How to mutate argv[0][0] to '@'?

I have a daemon that starts in initramfs but is being killed by systemd and I'd like it to not to be. Turns out that systemd has a way to prevent a process from being shutdown if the process mutates its own argv.

In this post about storage daemons it explains:

Processes (run by the root user) whose first character of the zeroth command line argument is @ are excluded from the killing spree, much the same way as kernel threads are excluded too. Thus, a daemon which wants to take advantage of this logic needs to place the following at the top of its main() function:

...
argv[0][0] = '@';
...

std::env::args and std::env::args_os are immutable as far as I can tell.

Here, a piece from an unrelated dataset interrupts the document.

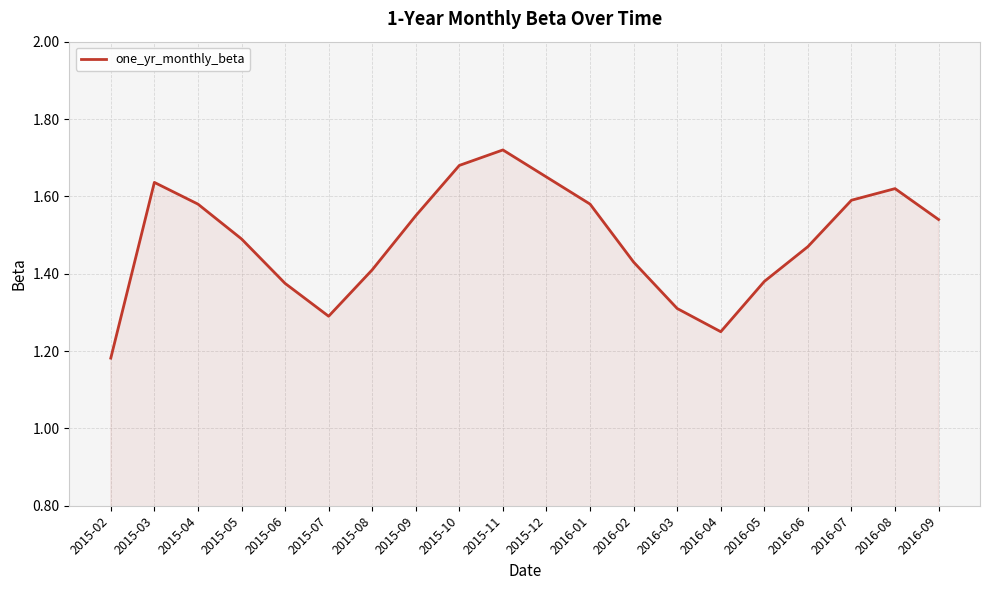

Where is the data nearest to the value 1?

2015-02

Does anyone know of a way to mutate argv as systemd would like?

2 Likes

You will probably have to avoid libstd's main wrapper and define the C main function yourself to get write access to argv. Something like:

#![no_main]

#[no_mangle]
fn main(argc: c_int, argv: *mut *mut c_char) -> c_int {
    // your code

    0 // success exit code
}

Be aware that this has will disable a couple of things libstd normally handles for you:

  • if stdin/stdout/stderr are closed, they aren't reopened as /dev/null by libstd. doesn't matter here as systemd will keep all of them open.
  • no SIGSEGV handler is registered to detect stack overflows and print a nice message. a stack overflow will SIGSEGV, but does not cause UB on x86_64 at least (and any kther arch where stack probing is enabled).
  • The SIGPIPE signal is not ignored, so attempting to write to a broken pipe will abort the program rather than return EPIPE.

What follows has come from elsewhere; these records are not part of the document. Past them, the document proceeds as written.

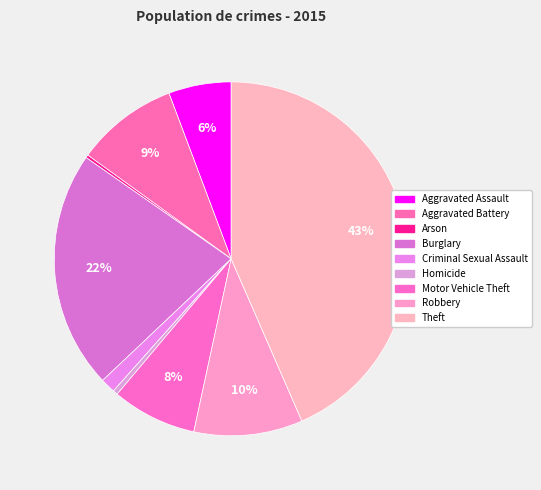

What is the total percentage of Aggravated Assault and Criminal Sexual Assault?

7.1%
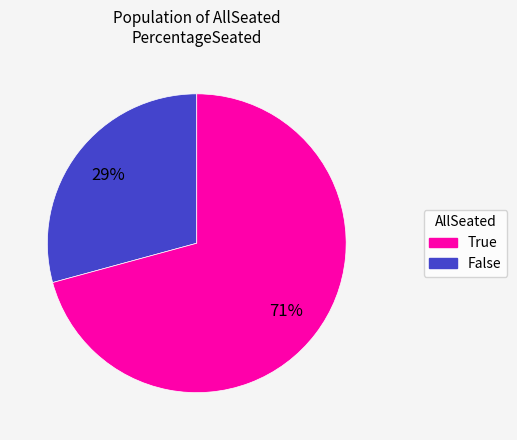

To the nearest percent, what is the difference between the largest and smallest slice percentages?

42%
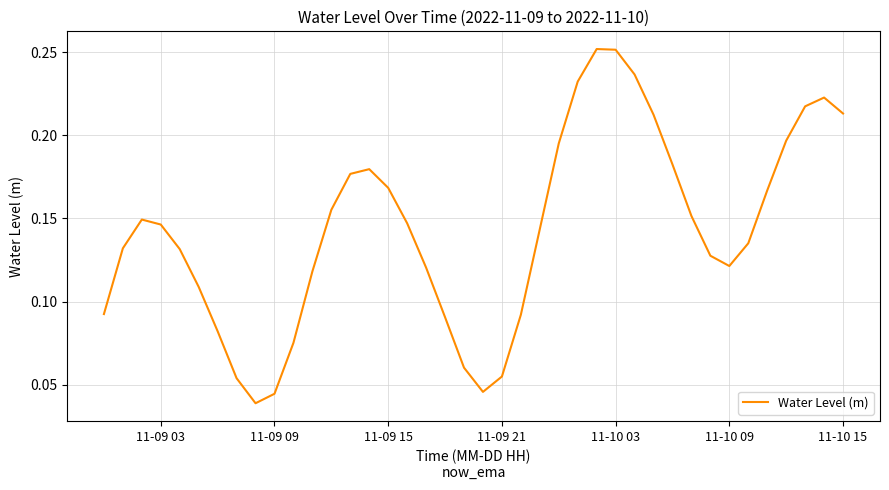

How many lines are shown in the chart?

1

If it matters you can still do all of these things manually.

5 Likes

According to the link you posted:

Since systemd v255, alternatively the SurviveFinalKillSignal=yes unit option can be set, and provides the equivalent functionality to modifying argv[0][0].

It seems this would be a better option in Rust. Seems v255 is the most recent version as of writing this (released in December 2023) so if you need to support slow moving non-rolling release distros that probably isn't an option currently.

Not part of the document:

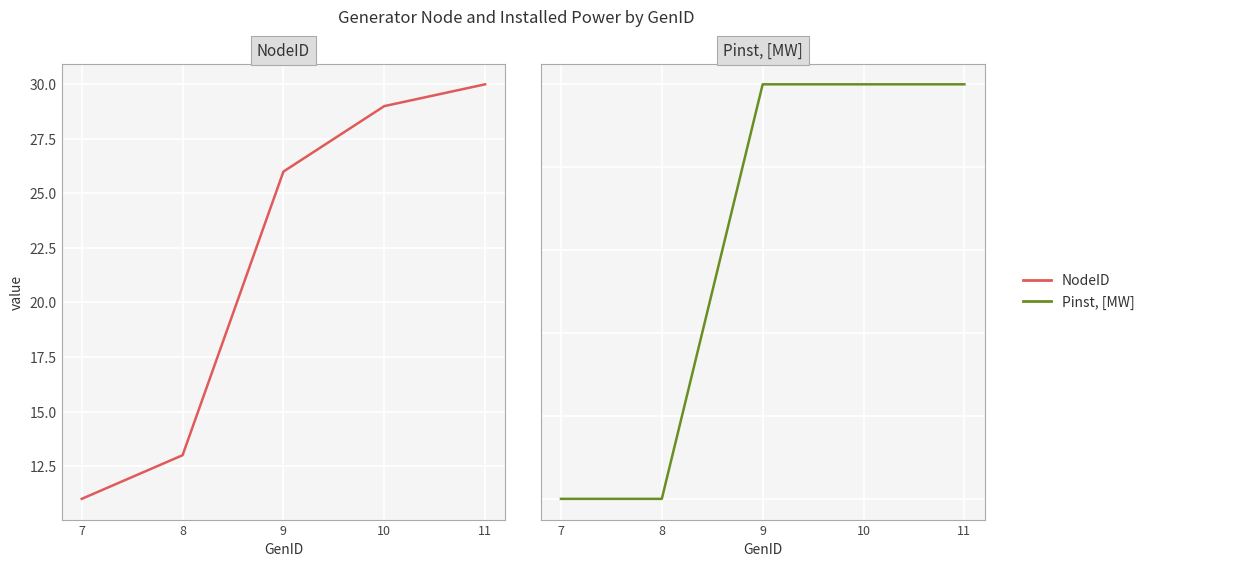

How many lines are shown in the chart?

2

That said it is really weird to me that Rust doesn't have an API to do this in the standard library.

1 Like

It’s not a direct answer to your question, but does it work to set argv[0] to something different when you run the program instead? For example, in bash you could write exec -a @myprogram /bin/myprogram.

1 Like

It would have to be unsafe and an extension trait, but yeah.

Related:

3 Likes

Great ! Thank you and really cool explainer!